--- GIVEN DATA Enclosed Below ---

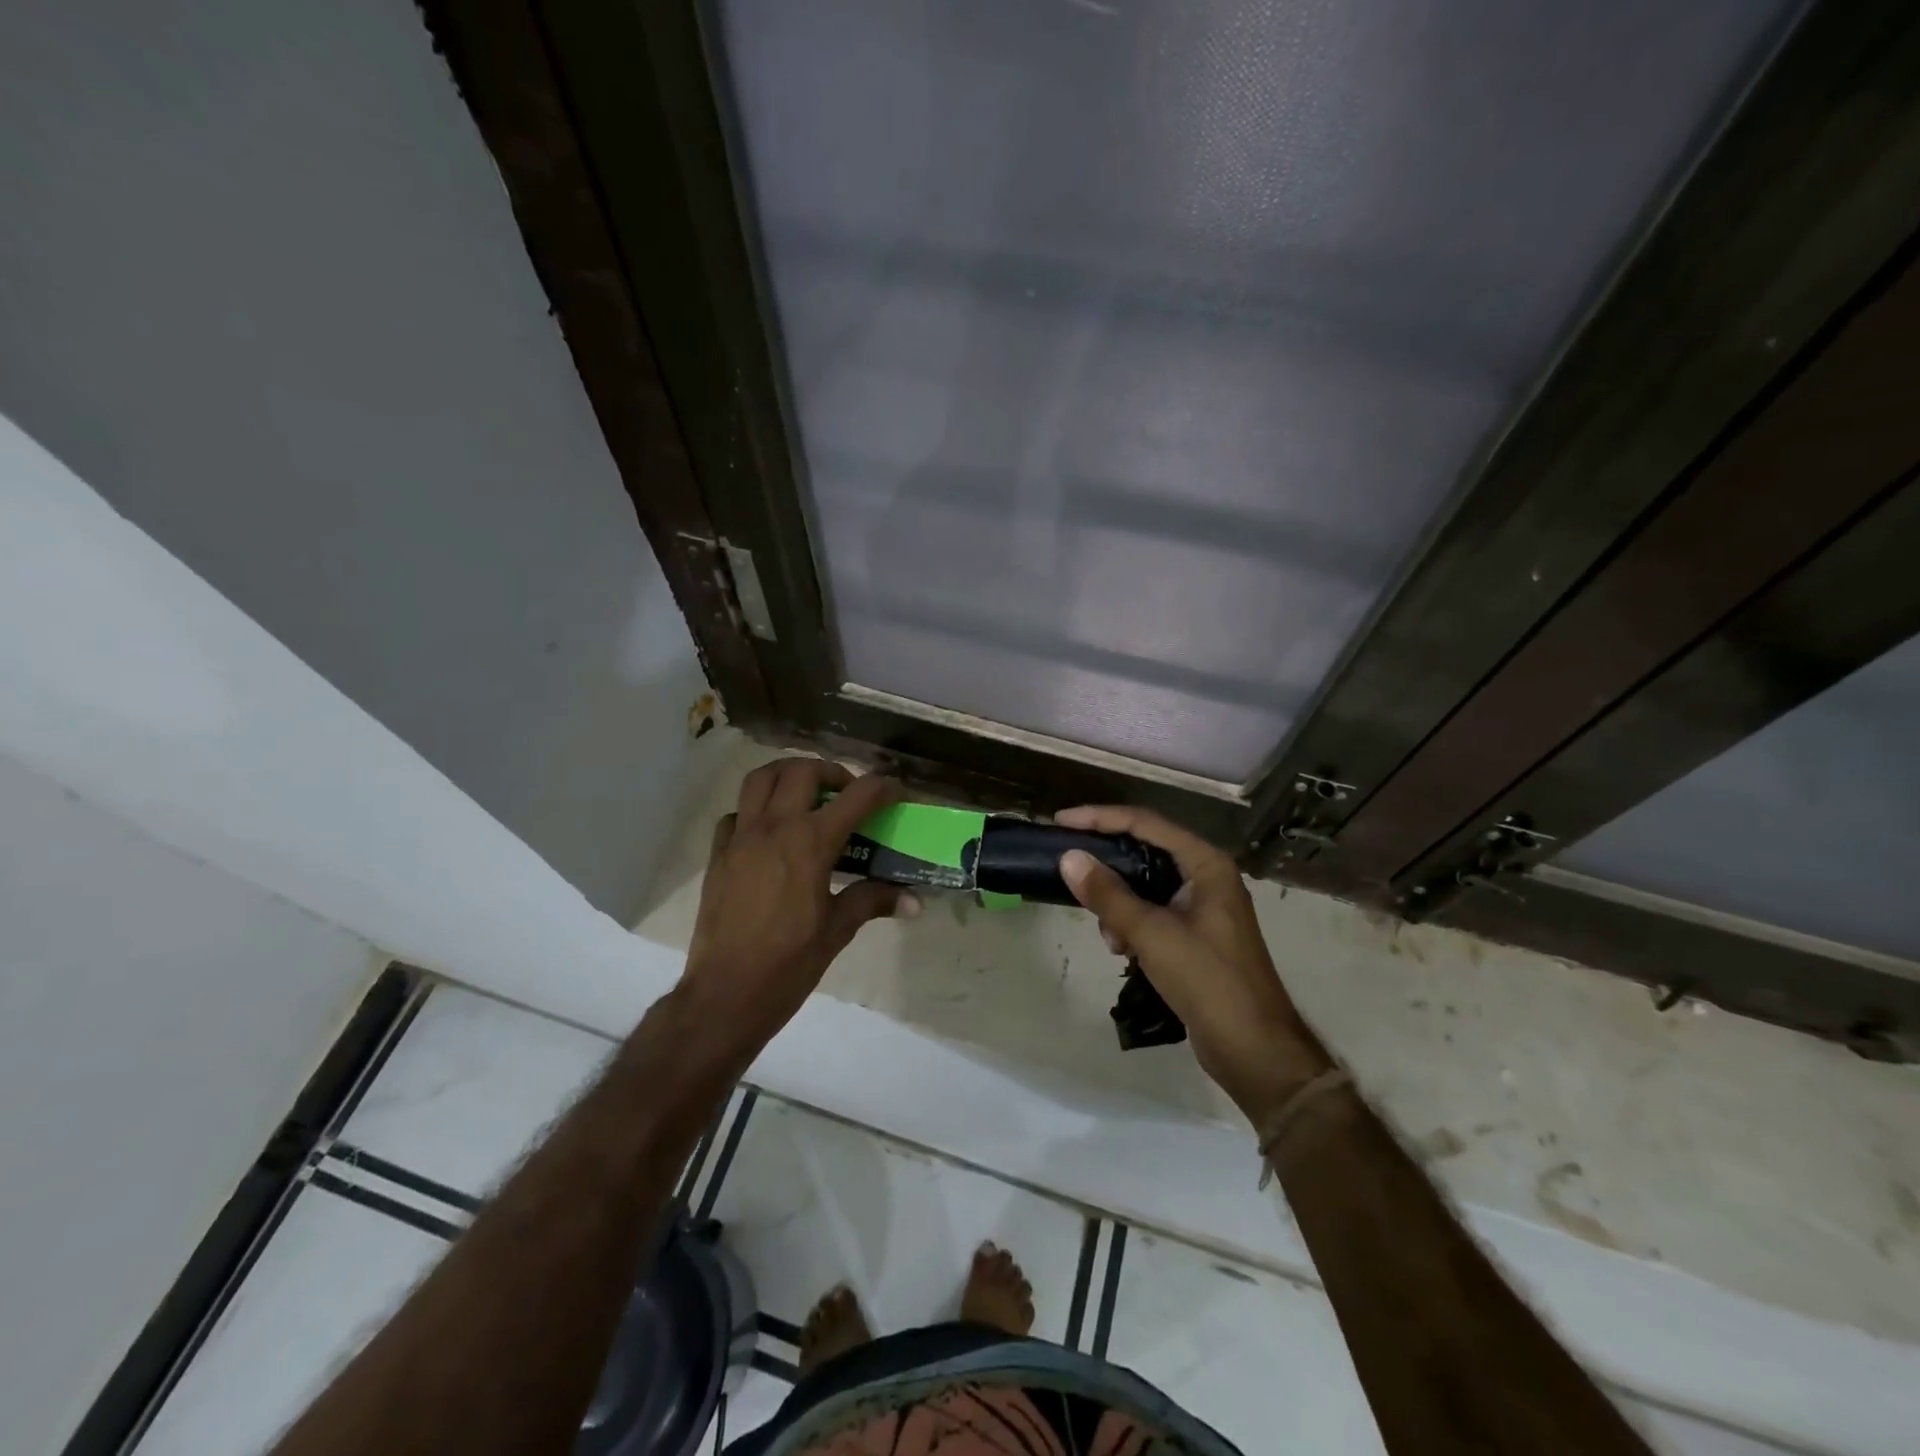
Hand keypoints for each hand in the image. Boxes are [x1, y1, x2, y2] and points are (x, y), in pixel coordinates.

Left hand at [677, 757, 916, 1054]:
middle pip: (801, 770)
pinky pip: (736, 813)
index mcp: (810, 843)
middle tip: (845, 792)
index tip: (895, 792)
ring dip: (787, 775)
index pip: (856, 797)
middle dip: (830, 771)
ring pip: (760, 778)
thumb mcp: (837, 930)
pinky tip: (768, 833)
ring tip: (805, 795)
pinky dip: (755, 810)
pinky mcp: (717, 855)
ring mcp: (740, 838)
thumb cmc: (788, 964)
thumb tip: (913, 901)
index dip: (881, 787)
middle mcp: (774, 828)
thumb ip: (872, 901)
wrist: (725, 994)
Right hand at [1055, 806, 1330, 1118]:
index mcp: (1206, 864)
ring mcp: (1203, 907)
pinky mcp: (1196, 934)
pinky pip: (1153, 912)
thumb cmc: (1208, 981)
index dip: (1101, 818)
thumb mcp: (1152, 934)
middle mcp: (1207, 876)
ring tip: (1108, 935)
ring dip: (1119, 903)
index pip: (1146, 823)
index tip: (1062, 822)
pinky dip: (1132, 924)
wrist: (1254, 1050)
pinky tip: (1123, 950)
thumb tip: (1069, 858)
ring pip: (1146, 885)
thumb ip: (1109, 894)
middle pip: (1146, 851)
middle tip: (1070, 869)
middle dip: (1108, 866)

--- End of Enclosed GIVEN DATA ---

| DIRECTIONS FOR THIS TASK |
Only the lines from the one that holds "pinky dip: (1132, 924)" through the end of the records should appear in the answer, each restated exactly.

| RESPONSE TO THE TASK |
pinky dip: (1132, 924)
wrist: (1254, 1050)
pinky tip: (1123, 950)
thumb tip: (1069, 858)
ring pip: (1146, 885)
thumb ip: (1109, 894)
middle pip: (1146, 851)
middle tip: (1070, 869)
middle dip: (1108, 866)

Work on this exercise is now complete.